Hello,
My question is where my "Multi-mapped reads" went after STAR Alignment to Quantification with Rsubread featureCounts?
I am aligning my 151 bp untrimmed paired reads to the Human Primary Assembly from Gencode and then quantifying the reads using Rsubread's featureCounts().
I ran STAR with the following parameters:
STAR --genomeDir /storage/genomeDir --runThreadN 6
--readFilesIn /storage/mock1.AAGCATCCTG-GACCGATACA_R1.fastq /storage/merged/mock1.AAGCATCCTG-GACCGATACA_R2.fastq
--outFileNamePrefix /storage/mock1.AAGCATCCTG-GACCGATACA_
--outSAMtype BAM SortedByCoordinate --outSAMunmapped Within --outSAMattributes Standard
--outFilterMatchNminOverLread 0 --outFilterScoreMinOverLread 0 --outFilterMatchNmin 40 --outReadsUnmapped Fastx
I set a cutoff of 40 bp that must align for a read pair to be considered mapped because my reads are untrimmed and the default 66% of the read pair required to map was causing many to be considered "too short" & unmapped. I am not sure of how to appropriately choose the best parameter so any advice of read exploration would be appreciated.
I got 85% uniquely mapped and 13.8% multi-mapped so the results seem good.
I then quantified the pairs using featureCounts in R:
mock2_quant <- featureCounts(files="mock1.AAGCATCCTG-GACCGATACA_Aligned.sortedByCoord.out.bam",isPairedEnd=TRUE, GTF.featureType="gene",GTF.attrType="gene_id",
annot.ext= "/storage/Genome_files/gencode.v41.primary_assembly.annotation.gtf" , isGTFAnnotationFile=TRUE)

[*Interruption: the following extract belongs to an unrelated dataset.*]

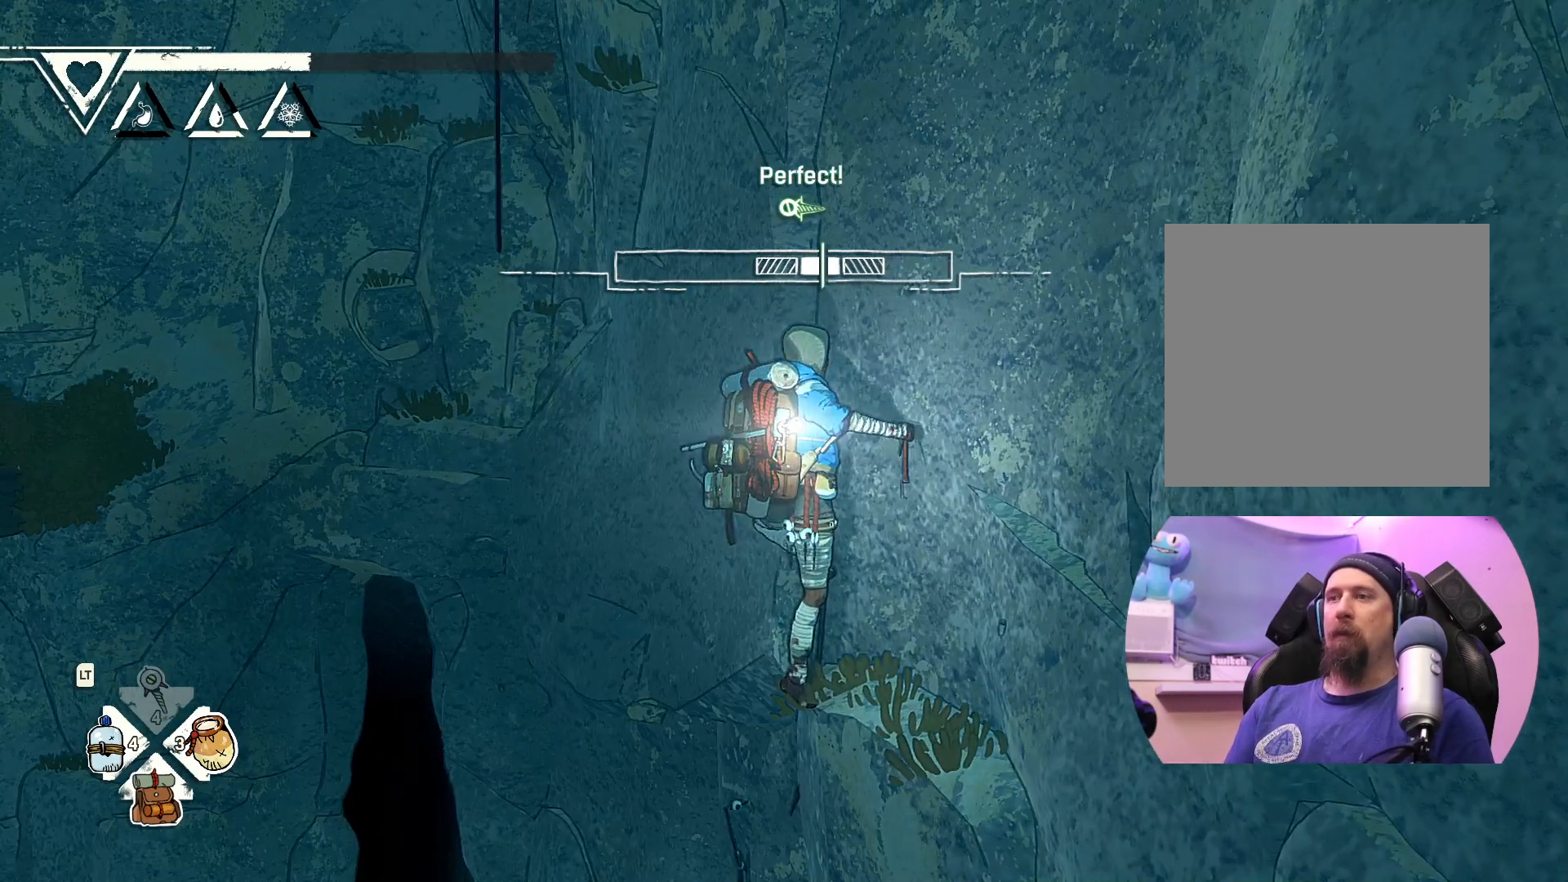
{"buttons": [], "left_stick": "center", "right_stick": "right", "events": [[383, "right_stick", "right"]]}
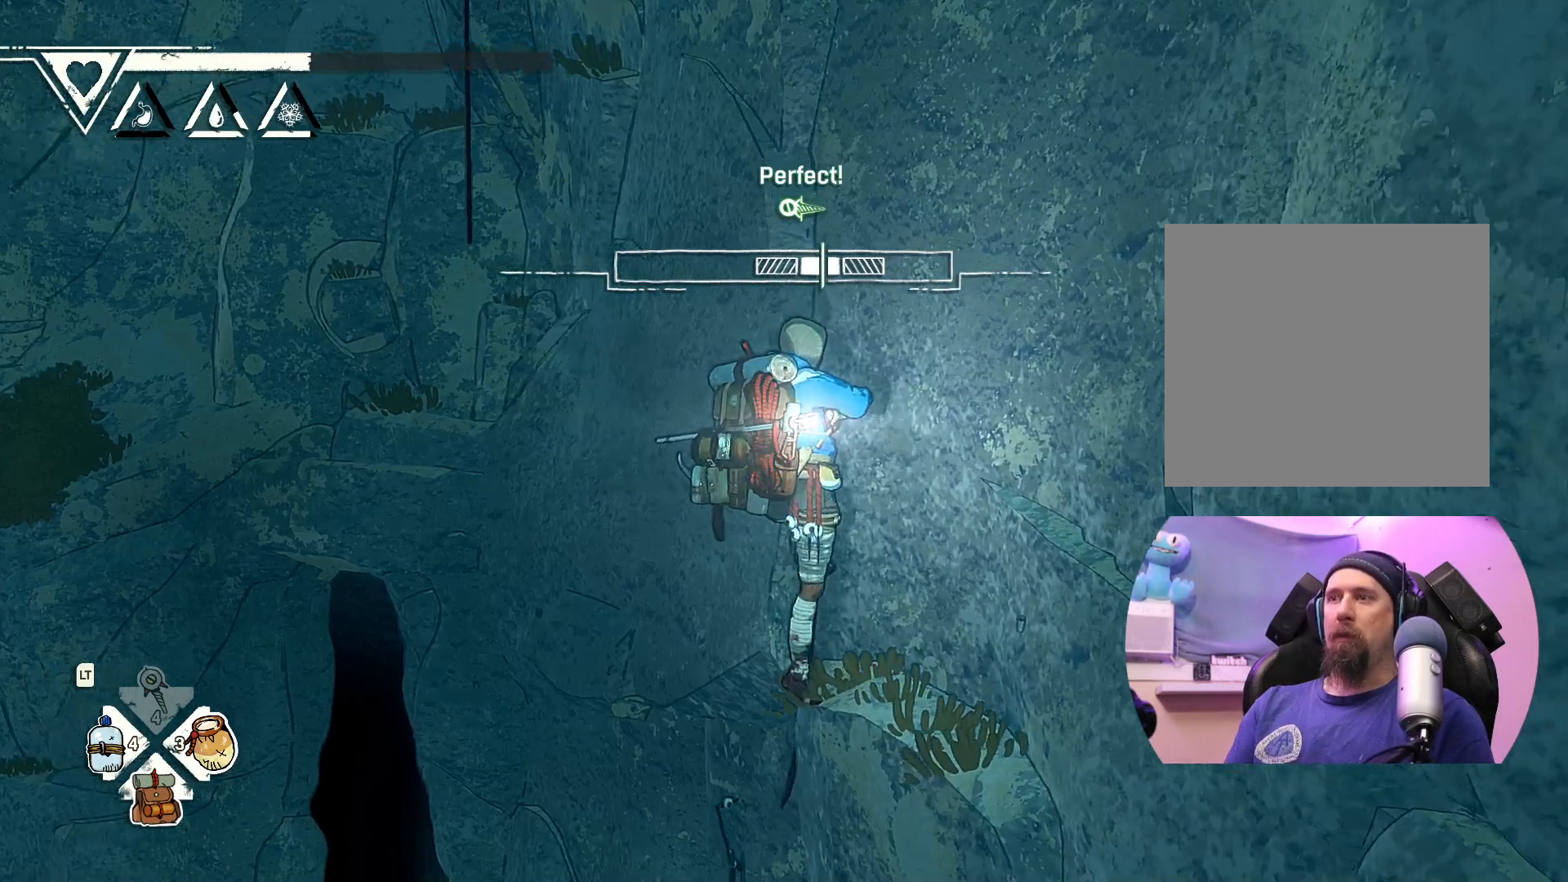
{"buttons": [], "left_stick": "center", "right_stick": "right", "events": []}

In my output, I get the following:
Assigned 20909396
Unassigned_Unmapped 64991
Unassigned_MultiMapping 0
Unassigned_NoFeatures 7240676
Unassigned_Overlapping_Length 0
Unassigned_Ambiguity 6649467
This seems fine but why is unassigned_MultiMapping equal to 0 if 13% from the STAR Alignmnent were seen to be Multimappers? Did I use a parameter that is including these with the other categories in the output such as "Aligned"?
I thought I was missing a parameter, thank you!
Hi Marco,
I re-ran featureCounts and added the parameter
countMultiMappingReads = TRUE
which is equivalent to -M in R but I got the exact same results....any thoughts?